Tag Archives: bartender

That Moment / There is a penis in my Guinness


The bartender pours me a pint of Guinness. There is something exciting about him. The fantasy, service, and the desire are charged with a kind of unspoken drama, where connection and expression flourish. 

He stands at the centre of this world: confident, attentive, just out of reach. There’s power in the dynamic where he’s part host, part performer, and part confessor. That mix of emotional availability and physical proximity is incredibly compelling. 

He leaves the Guinness to settle and waits. It’s a subtle performance of masculinity, of beauty, and a flirtatious smirk. There’s a silent dialogue: who’s paying attention to whom? He represents a safe focal point for flirtation and fantasy.
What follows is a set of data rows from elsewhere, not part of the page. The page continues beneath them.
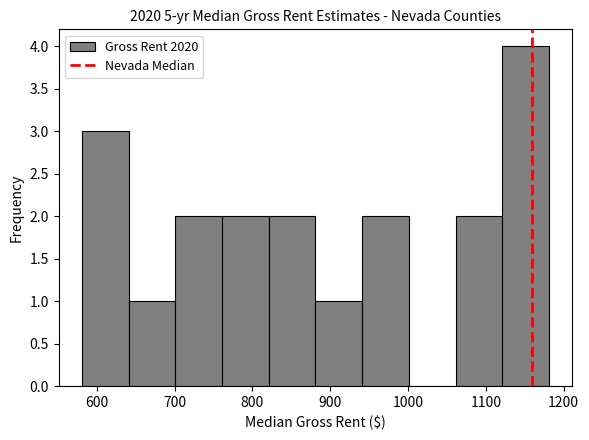

How tall is the bar that spans 581 to 641 on the x-axis? Neither the bar edges nor the heights are printed on the chart, so give them approximately, as read against the axes.

3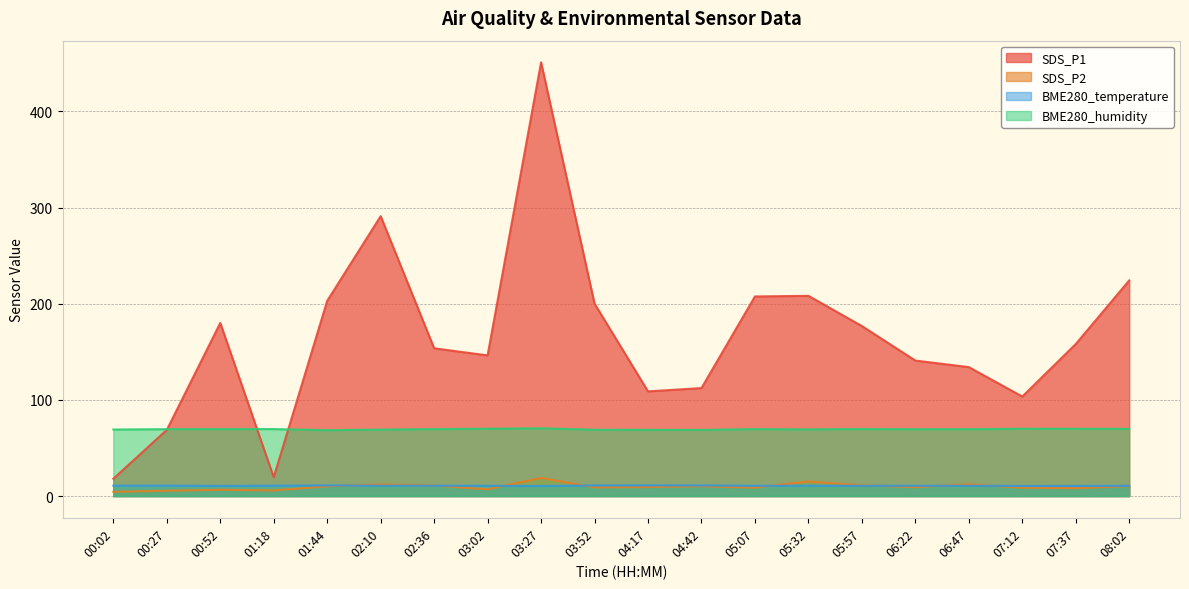

What is the value of the SDS_P2 point at the 15th from the left?

11.1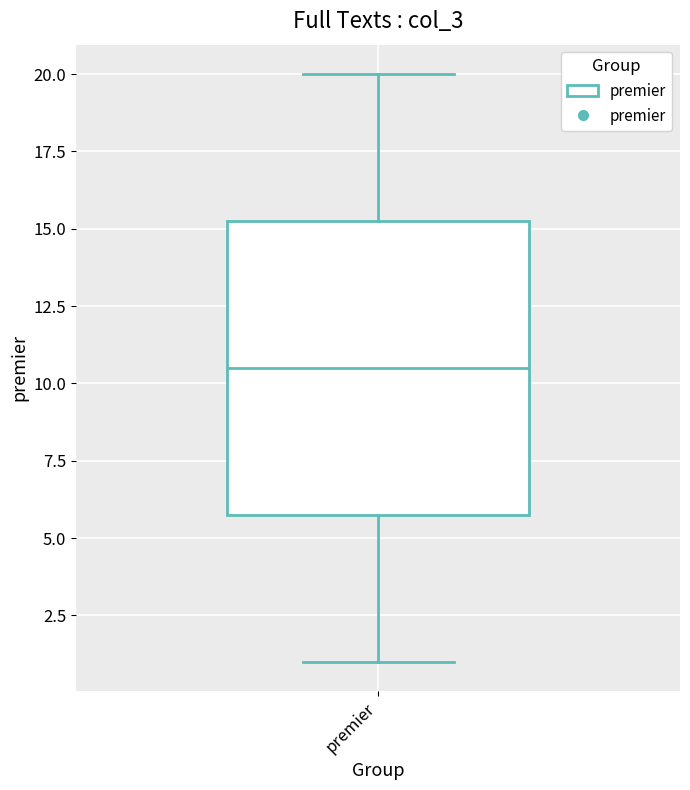

Transcribe this box plot: give where the median line is, the range the box spans, and where the two whiskers end, as read against the y-axis. The values are not printed on the chart, so give them approximately, as read against the axis.

median 10.5, box 6.0 to 15.5, whiskers 1.0 to 20.0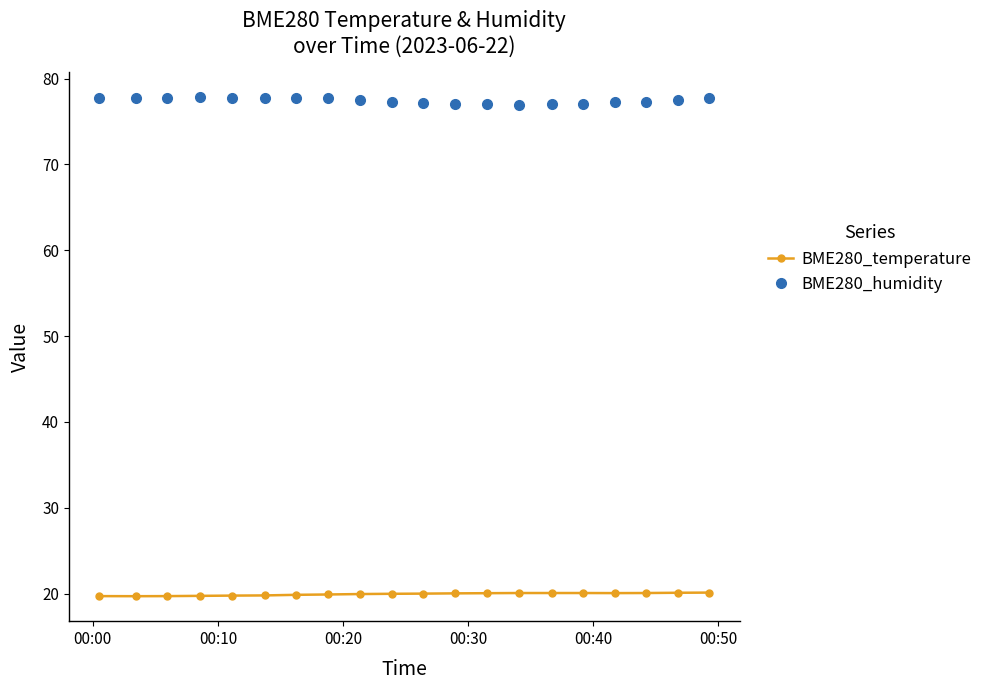

At how many categories does at least one series exceed 75?

20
He’s someone I want to admire, talk to, maybe even imagine a story with, without needing it to be real. It’s an aesthetic moment as much as an emotional one. 

He’s a kind of canvas – with a quiet understanding, a rescuer, a rebel, a secret crush. Each interaction, no matter how fleeting, is charged with possibility. 

He starts pouring again, and I ask for a four-leaf clover on the top of the Guinness. When he hands me the drink, I see that he’s tried to draw one in the foam. 

I think there’s something haunting and poetic to explore in this distance between us – the observer and the observed where we are both muse and mirror. That space between emotional hunger and aesthetic distance – that quiet pull toward someone who may never cross the line into intimacy. 

I realise that he hasn’t drawn a four-leaf clover after all and can see that it is a penis instead. He leans over and whispers that only wankers draw a four-leaf clover. I take a sip, and he smiles, quietly calling me a cocksucker.